Exercise objective: What you return should match the data word for word, minus the images.

Stored data entries:
◇ ◇ ◇ ◇ ◇
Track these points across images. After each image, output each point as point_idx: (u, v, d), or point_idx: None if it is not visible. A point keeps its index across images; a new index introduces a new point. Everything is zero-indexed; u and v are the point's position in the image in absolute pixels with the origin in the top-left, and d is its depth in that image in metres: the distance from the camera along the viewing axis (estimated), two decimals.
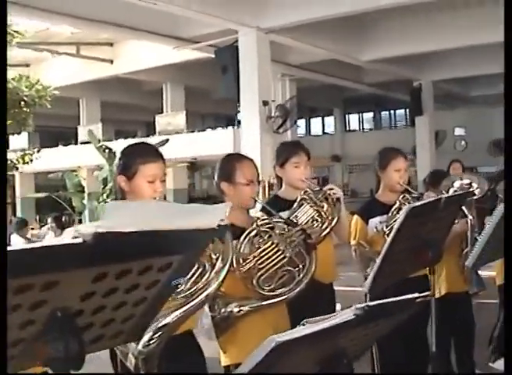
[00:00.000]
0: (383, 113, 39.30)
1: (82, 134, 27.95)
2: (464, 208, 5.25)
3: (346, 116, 39.29)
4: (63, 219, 17.38)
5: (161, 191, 3.54)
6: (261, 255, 3.78)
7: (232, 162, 4.12)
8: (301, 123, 40.09)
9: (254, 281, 3.74)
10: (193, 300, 2.94)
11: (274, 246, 3.78)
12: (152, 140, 20.82)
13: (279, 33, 16.20)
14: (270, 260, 3.78)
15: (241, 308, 3.70)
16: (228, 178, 4.06)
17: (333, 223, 4.50)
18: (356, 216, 5.25)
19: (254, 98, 15.82)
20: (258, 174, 4.16)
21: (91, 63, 24.16)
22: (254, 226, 3.82)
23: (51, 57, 24.86)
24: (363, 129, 39.47)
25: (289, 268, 3.80)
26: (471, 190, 5.58)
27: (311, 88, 27.19)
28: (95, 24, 16.41)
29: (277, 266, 3.78)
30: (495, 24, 17.32)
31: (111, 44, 23.44)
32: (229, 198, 4.04)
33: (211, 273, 3.05)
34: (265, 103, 15.79)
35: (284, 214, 4.60)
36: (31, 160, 20.83)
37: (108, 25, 16.42)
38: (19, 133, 22.75)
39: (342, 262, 5.80)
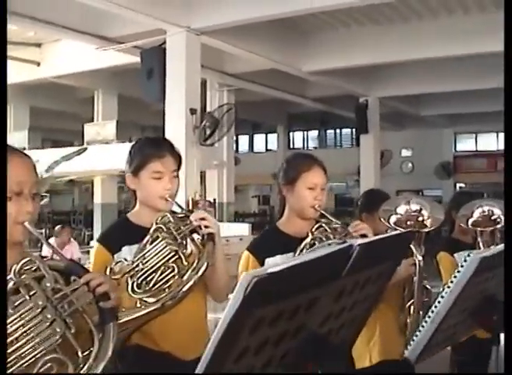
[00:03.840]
0: (328, 132, 38.21)
1: (8, 141, 26.16)
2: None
3: (291, 133, 38.14)
4: None
5: None
6: (14, 327, 2.07)
7: None
8: (244, 139, 39.28)
9: None
10: None
11: (37, 313, 2.08)
12: (71, 149, 19.29)
13: (212, 35, 14.74)
14: (27, 339, 2.07)
15: None
16: None
17: (200, 273, 2.92)
18: (247, 254, 3.54)
19: (180, 106, 14.29)
20: (37, 183, 2.37)
21: (17, 65, 22.46)
22: (12, 274, 2.15)
23: None
24: (307, 147, 38.26)
25: (57, 356, 2.07)
26: (420, 219, 4.09)
27: (253, 103, 25.97)
28: (17, 19, 14.75)
29: (39, 352, 2.06)
30: (449, 37, 16.29)
31: (38, 45, 21.81)
32: None
33: None
34: (193, 111, 14.25)
35: (131, 250, 3.05)
36: None
37: (28, 19, 14.83)
38: None
39: None
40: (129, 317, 2.77)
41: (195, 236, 3.07)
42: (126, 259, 2.98)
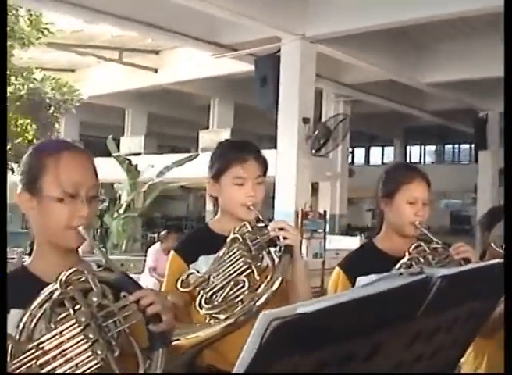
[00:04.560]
0: (447, 147, 37.36)
1: (124, 146, 26.65)
2: None
3: (408, 147, 37.45)
4: None
5: None
6: (52, 344, 1.79)
7: (40, 155, 2.03)
8: (360, 151, 38.93)
9: None
10: None
11: (79, 331, 1.79)
12: (183, 156, 19.29)
13: (328, 44, 14.42)
14: (65, 360, 1.78)
15: None
16: (31, 186, 2.02)
17: (274, 288, 2.57)
18: (338, 271, 3.19)
19: (293, 115, 14.00)
20: (97, 185, 2.06)
21: (135, 71, 22.76)
22: (58, 284, 1.85)
23: (96, 63, 23.69)
24: (424, 162, 37.43)
25: None
26: None
27: (370, 115, 25.63)
28: (135, 25, 14.82)
29: None
30: None
31: (156, 52, 22.03)
32: (35, 223, 2.05)
33: None
34: (306, 121, 13.94)
35: (208, 260, 2.77)
36: None
37: (145, 26, 14.84)
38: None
39: None
40: (197, 333, 2.50)
41: (273, 248, 2.78)
42: (198, 271, 2.73)
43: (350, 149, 28.62)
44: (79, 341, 1.80)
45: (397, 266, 2.92)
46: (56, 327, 1.82)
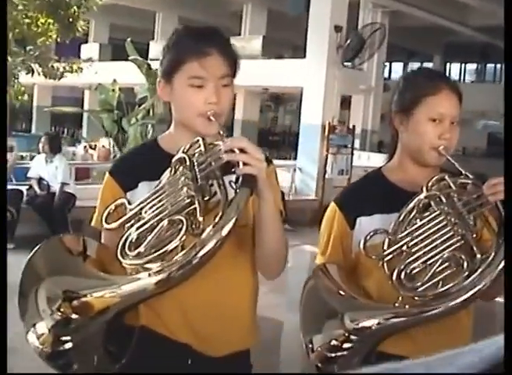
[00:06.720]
0: (488, 66, 36.25)
1: (154, 51, 25.95)
2: None
3: (447, 64, 36.27)
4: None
5: None
6: None
7: None
8: (398, 66, 37.98)
9: None
10: None
11: None
12: None
13: None
14: None
15: None
16: None
17: (224, 232, 1.77)
18: (333, 207, 2.41)
19: (324, 21, 13.20)
20: None
21: None
22: None
23: None
24: (464, 80, 36.35)
25: None
26: None
27: (409, 28, 24.55)
28: None
29: None
30: None
31: None
32: None
33: None
34: (338, 29, 13.13)
35: (151, 187, 2.01)
36: (81, 70, 18.19)
37: None
38: (86, 41, 21.47)
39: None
40: (109, 290, 1.79)
41: (231, 178, 1.96)
42: (129, 202, 1.97)
43: (387, 63, 27.63)
44: None
45: (411, 204, 2.14)
46: None
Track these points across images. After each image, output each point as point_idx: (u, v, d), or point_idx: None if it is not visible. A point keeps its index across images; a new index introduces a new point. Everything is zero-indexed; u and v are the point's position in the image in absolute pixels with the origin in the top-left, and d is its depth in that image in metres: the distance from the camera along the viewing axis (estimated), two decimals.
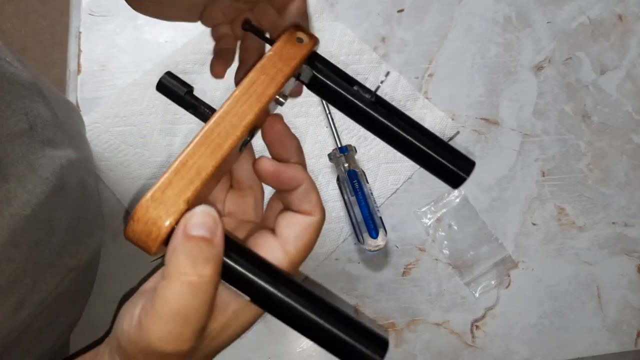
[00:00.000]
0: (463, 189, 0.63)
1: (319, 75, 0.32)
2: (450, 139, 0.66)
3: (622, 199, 0.65)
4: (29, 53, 1.60)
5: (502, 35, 0.72)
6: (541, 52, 0.71)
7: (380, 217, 0.58)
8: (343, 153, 0.61)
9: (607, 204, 0.64)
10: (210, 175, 0.26)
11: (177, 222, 0.25)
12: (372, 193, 0.59)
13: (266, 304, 0.26)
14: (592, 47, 0.72)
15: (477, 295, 0.60)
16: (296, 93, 0.38)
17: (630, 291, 0.61)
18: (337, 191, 0.62)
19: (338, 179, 0.62)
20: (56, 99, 0.51)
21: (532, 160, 0.66)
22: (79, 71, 0.67)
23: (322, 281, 0.59)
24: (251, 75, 0.30)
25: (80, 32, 0.69)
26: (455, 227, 0.62)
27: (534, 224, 0.63)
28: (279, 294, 0.26)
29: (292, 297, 0.26)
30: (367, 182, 0.60)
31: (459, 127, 0.66)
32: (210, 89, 0.66)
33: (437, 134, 0.68)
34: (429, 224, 0.62)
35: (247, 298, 0.27)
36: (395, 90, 0.68)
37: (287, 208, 0.31)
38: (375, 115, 0.31)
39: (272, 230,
◇ ◇ ◇ ◇ ◇
Output for this exercise:
Track these points across images. After each image, output each point as point_idx: (u, v, d), or point_idx: None if it is not visible. A point keeps its index across images; a new index introduces a new point. Everything is zero-indexed; u and v are the point's position in the image in absolute pixels with the origin in the top-left, and d is its depth in that image in metres: the distance from the camera along the viewing axis (estimated), two decimals.
[00:00.000]
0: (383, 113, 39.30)
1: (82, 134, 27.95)
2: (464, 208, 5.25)
3: (346, 116, 39.29)
4: (63, 219, 17.38)
5: (161, 191, 3.54)
6: (261, 255, 3.78)
7: (232, 162, 4.12)
8: (301, 123, 40.09)
9: (254, 281, 3.74)
10: (193, 300, 2.94)
11: (274, 246, 3.78)
12: (152, 140, 20.82)
13: (279, 33, 16.20)
14: (270, 260, 3.78)
15: (241, 308, 3.70)
16: (228, 178, 4.06)
17: (333, 223, 4.50)
18: (356, 216, 5.25)
19: (254, 98, 15.82)
20: (258, 174, 4.16)
21: (91, 63, 24.16)
22: (254, 226, 3.82)
23: (51, 57, 24.86)
24: (363, 129, 39.47)
25: (289, 268, 3.80)
26: (471, 190, 5.58)
27: (311, 88, 27.19)
28: (95, 24, 16.41)
29: (277, 266, 3.78)
30: (495, 24, 17.32)
31: (111, 44, 23.44)
32: (229, 198, 4.04)
33: (211, 273, 3.05)
34: (265, 103, 15.79)
35: (284, 214, 4.60)
36: (31, 160, 20.83)
37: (108, 25, 16.42)
38: (19, 133, 22.75)
39: (342, 262, 5.80)
[00:03.840]
0: (328, 132, 38.21)
1: (8, 141, 26.16)
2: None
3: (291, 133, 38.14)
4: None
5: None
6: (14, 327, 2.07)
7: None
8: (244, 139, 39.28)
9: None
10: None
11: (37, 313, 2.08)
12: (71, 149, 19.29)
13: (212, 35, 14.74)
14: (27, 339, 2.07)
15: None
16: None
17: (200, 273, 2.92)
18: (247, 254, 3.54)
19: (180, 106, 14.29)
20: (37, 183, 2.37)
21: (17, 65, 22.46)
22: (12, 274, 2.15)
23: None
24: (307, 147, 38.26)
25: (57, 356, 2.07)
26: (420, 219, 4.09)
27: (253, 103, 25.97)
28: (17, 19, 14.75)
29: (39, 352, 2.06)
30: (449, 37, 16.29)
31: (38, 45, 21.81)
32: None
33: None
34: (193, 111, 14.25)
35: (131, 250, 3.05)
36: None
37: (28, 19, 14.83)
38: None
39: None
40: (129, 317, 2.77)
41: (195, 236, 3.07)
42: (126, 259, 2.98)
[00:04.560]
0: (447, 147, 37.36)
1: (124, 146, 26.65)
2: None
3: (408, 147, 37.45)
4: None
5: None
6: (52, 344, 1.79)
7: (40, 155, 2.03)
8: (360, 151, 38.93)
9: None
10: None
11: (79, 331, 1.79)
12: (183, 156, 19.29)
13: (328, 44, 14.42)
14: (65, 360, 1.78)
15: None
16: (31, 186, 2.02)
17: (274, 288, 2.57)
18: (338, 271, 3.19)
19: (293, 115, 14.00)
20: (97, 185, 2.06)
21: (135, 71, 22.76)
22: (58, 284, 1.85)
23: (96, 63, 23.69)
24: (424, 162, 37.43)
25: None
26: None
27: (370, 115, 25.63)
28: (135, 25, 14.82)
29: None
30: None
31: (156, 52, 22.03)
32: (35, 223, 2.05)
33: None
34: (306, 121, 13.94)
35: (208, 260, 2.77)
36: None
37: (145, 26, 14.84)
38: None
39: None
40: (197, 333, 2.50)
41: (273, 248, 2.78)
42: (198, 271, 2.73)
43: (350, 149, 28.62)
44: (79, 341, 1.80)
45: (397, 266, 2.92)
46: (56, 327, 1.82)
[00:06.720]
0: (488, 66, 36.25)
1: (154, 51, 25.95)
2: None
3: (447, 64, 36.27)
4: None
5: None
6: None
7: None
8: (398, 66, 37.98)
9: None
10: None
11: None
12: None
13: None
14: None
15: None
16: None
17: (224, 232, 1.77)
18: (333, 207, 2.41)
19: (324, 21, 13.20)
20: None
21: None
22: None
23: None
24: (464, 80, 36.35)
25: None
26: None
27: (409, 28, 24.55)
28: None
29: None
30: None
31: None
32: None
33: None
34: (338, 29, 13.13)
35: (151, 187, 2.01)
36: (81, 70, 18.19)
37: None
38: (86, 41, 21.47)
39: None
40: (109, 290, 1.79)
41: (231, 178, 1.96)
42: (129, 202, 1.97)
43: (387, 63, 27.63)
44: None
45: (411, 204, 2.14)
46: None
Track these points across images. After each image, output each point as point_idx: (u, v, d), or point_idx: None if it is not visible. A point keeps its index across images; a new index introduces a new point. Everything is zero-indexed; u and v are the point's position in the image in absolute pixels with the origin in the top-left, and d is its depth in that image in metres: the distance from the camera along the viewing axis (estimated), two decimals.
[00:00.000]
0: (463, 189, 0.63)
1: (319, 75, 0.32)
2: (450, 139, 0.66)
3: (622, 199, 0.65)
4: (29, 53, 1.60)
5: (502, 35, 0.72)
6: (541, 52, 0.71)
7: (380, 217, 0.58)
8: (343, 153, 0.61)
9: (607, 204, 0.64)
10: (210, 175, 0.26)
11: (177, 222, 0.25)
12: (372, 193, 0.59)
13: (266, 304, 0.26)
14: (592, 47, 0.72)
15: (477, 295, 0.60)
16: (296, 93, 0.38)
17: (630, 291, 0.61)
18: (337, 191, 0.62)
19: (338, 179, 0.62)
20: (56, 99, 0.51)
21: (532, 160, 0.66)
22: (79, 71, 0.67)
23: (322, 281, 0.59)
24: (251, 75, 0.30)
25: (80, 32, 0.69)
26: (455, 227, 0.62)
27: (534, 224, 0.63)
28: (279, 294, 0.26)
29: (292, 297, 0.26)
30: (367, 182, 0.60)
31: (459, 127, 0.66)
32: (210, 89, 0.66)
33: (437, 134, 0.68)
34: (429, 224, 0.62)
35: (247, 298, 0.27)
36: (395, 90, 0.68)
37: (287, 208, 0.31)
38: (375, 115, 0.31)
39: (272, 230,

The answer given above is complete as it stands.